Tarah Wright, professor

A day in the life

Tarah Wright, professor

Tarah Wright_Environmental Science

Students come with so many interesting ideas about the world and with a very deep pool of energy. I really feed off their enthusiasm. It’s a privilege to have younger people challenge my thinking. And it’s a joy to watch them grow intellectually.

Looking at the roots of environmental problems

Tarah Wright, professor in the Faculty of Science, teaches classes in the Environmental Sciences program. But don’t think for a minute that’s the beginning and end of her research interests.

Dr. Wright is also cross-appointed in International Development Studies (IDS), the School of Planning, the School for Resource and Environmental Studies, and the College of Sustainability. Such a range of appointments and interests goes hand in hand with her view that “We’ve fragmented and sectoralized ourselves and our thinking on the environment,” and that it’s important to adopt a more holistic way of looking at solving environmental problems.

In her classes, Dr. Wright encourages her students to do that, too. “In the Environmental Decision Making class, we look into the roots of environmental problems past and present, considering how religion, philosophy, economics, culture, and human nature, as well as science, have contributed to them,” she says. “And we look at creating solutions—we really want to empower students to find solutions.”

In fact, Dr. Wright emphasizes “co-developing solutions” with her students. “That’s the most fun part of being an Environmental Science prof,” she says. “The program attracts very driven students, who often come with really interesting ideas I would never have thought of. Engaging with them challenges me to live and think differently.”

Currently, Dr. Wright is heading a pan-Canadian study “looking at university leaders’ understandings of sustainability and the role universities can play in building a sustainable future. We’re interviewing about 260 people from four cohorts: university presidents, facilities management directors, leaders of student unions, and leaders of faculty associations.”

“We’re in the middle of the United Nations Decade of Education for Sustainable Development,” Dr.
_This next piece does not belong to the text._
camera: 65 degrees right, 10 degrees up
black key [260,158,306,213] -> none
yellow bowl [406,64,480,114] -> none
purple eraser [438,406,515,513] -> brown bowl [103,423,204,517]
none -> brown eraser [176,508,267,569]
Wright continues. “Canada has signed on and people say they’re dedicated to it, but no one really knows how universities are addressing this issue. So these interviews will give us a baseline of where university leaders stand.”
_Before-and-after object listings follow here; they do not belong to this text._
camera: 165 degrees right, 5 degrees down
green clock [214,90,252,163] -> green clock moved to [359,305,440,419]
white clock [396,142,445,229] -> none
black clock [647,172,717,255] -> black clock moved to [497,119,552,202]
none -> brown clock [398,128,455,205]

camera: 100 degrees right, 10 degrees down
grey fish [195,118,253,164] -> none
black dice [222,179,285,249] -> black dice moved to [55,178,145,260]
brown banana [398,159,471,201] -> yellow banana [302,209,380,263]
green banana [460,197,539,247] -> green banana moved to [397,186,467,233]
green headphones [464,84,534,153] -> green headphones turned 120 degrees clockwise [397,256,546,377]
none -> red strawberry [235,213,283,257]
She adds with a smile there’s a “more subversive” side to the research. “There’s this idea that if you engage people in discussions about sustainability, they’ll be vectors of change. Many of the people we’re talking with have never thought about these issues before. So we’re hoping that opening people up to engaging with sustainability and the role universities can play will stimulate more discussion.”

And, of course, more holistic solutions.